In conclusion, we successfully generated six normal blood vessel organoids and six AVM hBVOs containing ECs and mural cells under controlled culture conditions. These organoids represent a significant advancement in stem cell and tissue engineering. The phased formation of BVOs, starting with mesodermal induction and subsequent vascular induction following hiPSC aggregation, provides a novel platform for studying disease mechanisms and developmental processes and evaluating therapeutic efficacy in drug development.

Regarding donor-to-donor variability, some differences in gene expression levels and morphologic features can be observed, but in this study, these differences were not statistically significant when comparing key metrics from donors of different ages and genders etc.

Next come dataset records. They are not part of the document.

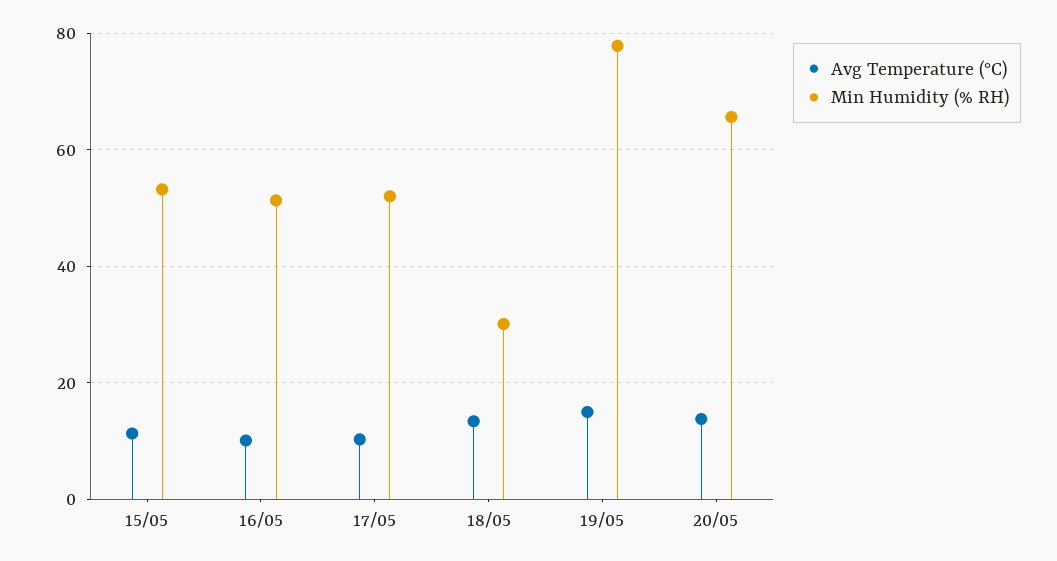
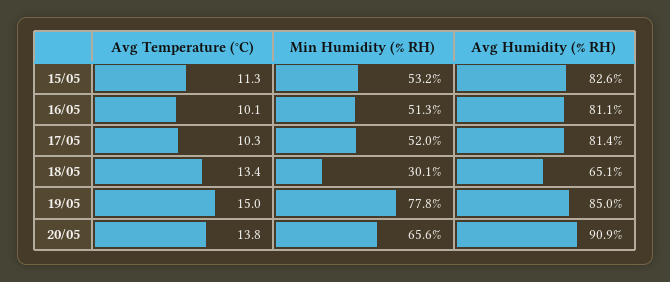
  {
    "Avg Temperature (°C)": {
      "15/05": 11.3,
      "16/05": 10.1,
      "17/05": 10.3,
      "18/05": 13.4,
      "19/05": 15,
      "20/05": 13.8
    },
    "Min Humidity (% RH)": {
      "15/05": 53.2,
      "16/05": 51.3,
      "17/05": 52,
      "18/05": 30.1,
      "19/05": 77.8,
      "20/05": 65.6
-   }
+   },
+   "Avg Humidity (% RH)": {
+     "15/05": 82.6,
+     "16/05": 81.1,
+     "17/05": 81.4,
+     "18/05": 65.1,
+     "19/05": 85,
+     "20/05": 90.9
+   }
  }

While 3D organoids represent a significant advancement over traditional 2D cultures for modeling complex biological systems, they inherently lack a functional vasculature. This lack of vasculature in 3D organoids is a major limitation, particularly with respect to the efficient delivery of nutrients and oxygen to the innermost cells, in addition to the removal of metabolic waste products. As a result, cells at the core of the organoid often suffer from hypoxia and nutrient deprivation, leading to cell death or altered cell behavior, which can compromise the physiological relevance of the model. In our study, we acknowledge the limitations posed by the lack of intrinsic vasculature in our 3D AVM organoid model. However, by carefully controlling culture conditions and optimizing organoid size, we were able to mitigate some of the issues related to nutrient and waste exchange. Future work will focus on our organoid models, potentially leading to more accurate representations of human arteriovenous malformations (AVMs) and their microenvironment.